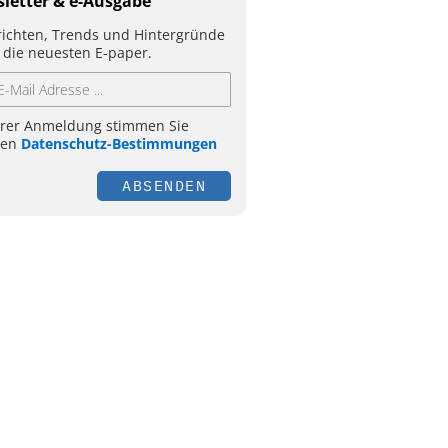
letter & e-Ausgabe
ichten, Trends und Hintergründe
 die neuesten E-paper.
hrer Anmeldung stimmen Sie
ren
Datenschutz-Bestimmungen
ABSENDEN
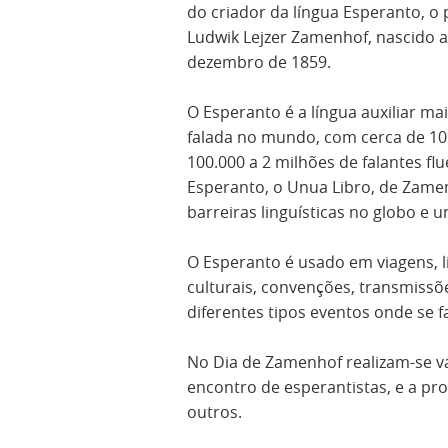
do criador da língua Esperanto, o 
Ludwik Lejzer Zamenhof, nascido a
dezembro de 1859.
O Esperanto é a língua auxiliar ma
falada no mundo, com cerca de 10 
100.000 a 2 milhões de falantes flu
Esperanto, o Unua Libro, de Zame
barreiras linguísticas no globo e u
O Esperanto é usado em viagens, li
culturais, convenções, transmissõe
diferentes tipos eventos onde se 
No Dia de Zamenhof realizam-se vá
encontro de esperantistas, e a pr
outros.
...
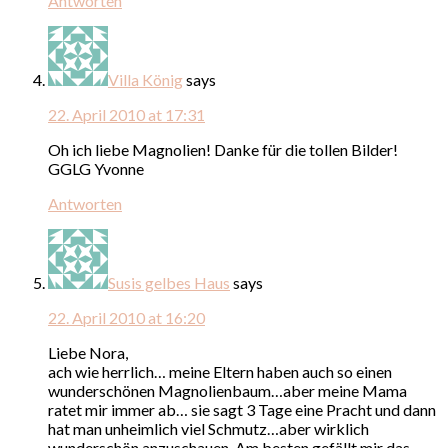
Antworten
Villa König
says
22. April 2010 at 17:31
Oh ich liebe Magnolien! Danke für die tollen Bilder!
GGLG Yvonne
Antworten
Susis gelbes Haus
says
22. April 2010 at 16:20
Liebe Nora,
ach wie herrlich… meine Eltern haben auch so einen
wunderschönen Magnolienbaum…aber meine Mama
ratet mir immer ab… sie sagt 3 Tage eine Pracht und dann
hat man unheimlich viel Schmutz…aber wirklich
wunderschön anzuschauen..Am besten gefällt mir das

• **Task instructions**
For each line of the material that contains the word "meine", make a copy.

• **Task response**
ach wie herrlich… meine Eltern haben auch so einen
wunderschönen Magnolienbaum…aber meine Mama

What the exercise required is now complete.